Consigna de trabajo ->
Resume en dos oraciones el texto sobre las finales de la NBA.

Texto presentado ->
┄┄┄┄┄┄┄┄┄┄┄┄┄┄┄┄┄┄┄┄
Es el final.. más bien las finales de la NBA, si bien la extrañeza de la falta de públicos combinada con los estadios que parecen gimnasios, lo cierto es que comienzan las batallas por dirimir al campeón 2019-2020. Los Angeles Lakers y Miami Heat, el equipo casi invencible versus el mejor ensamble de la liga. Desde el miércoles 30 juegan el sol de California contra el sol de la Florida.

Llegamos a la última instancia de la temporada de la NBA (¿la mejor liga del mundo de cualquier disciplina?) y sí, hay sorpresas. Por el lado del Oeste está el máximo favorito, Los Angeles Lakers, que logró su segundo objetivo: ganar su conferencia, lo que le habilita ir por el anillo, la última meta y la más preciada por la franquicia de California. LeBron James llega en el mejor momento de esta nueva etapa de su carrera, en la que decidió jugar de base para ser el organizador del juego de Lakers, lo que le hizo dejar de lado la competencia personal por el caudal de puntos, un papel ocupado por Anthony Davis, que se convirtió en el mejor socio del rey LeBron. Más allá de su nuevo rol, sumó una cantidad de puntos fundamentales para la franquicia, a la par casi de Davis, pero en el armado del juego es donde se advierte la diferencia que hace este jugador que disputará finales con un tercer equipo, luego de haberlo hecho para Cleveland Cavaliers y Miami Heat. Precisamente, Miami.
┄┄┄┄┄┄┄┄┄┄┄┄┄┄┄┄┄┄┄┄
Entradas de la colección ->
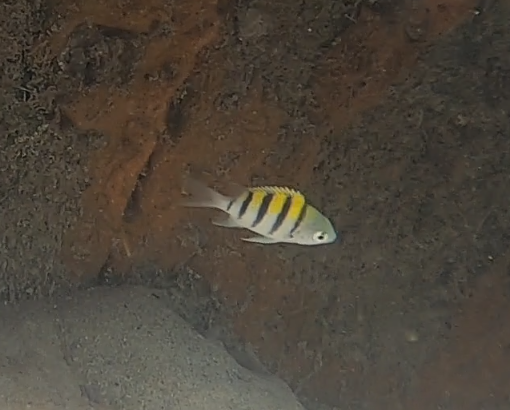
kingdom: Animalia
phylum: Chordata
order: Perciformes
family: Pomacentridae
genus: Abudefduf
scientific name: Abudefduf saxatilis
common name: Sergeant major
┄┄┄┄┄┄┄┄┄┄┄┄┄┄┄┄┄┄┄┄
Solución propuesta ->
Las finales de la NBA 2019-2020, que se disputan sin público desde el miércoles 30, enfrentan a Los Angeles Lakers y Miami Heat. Los Lakers, máximos favoritos tras ganar la conferencia Oeste, cuentan con LeBron James, que ahora juega de base para organizar el juego, y con Anthony Davis, que asumió el papel de anotador principal.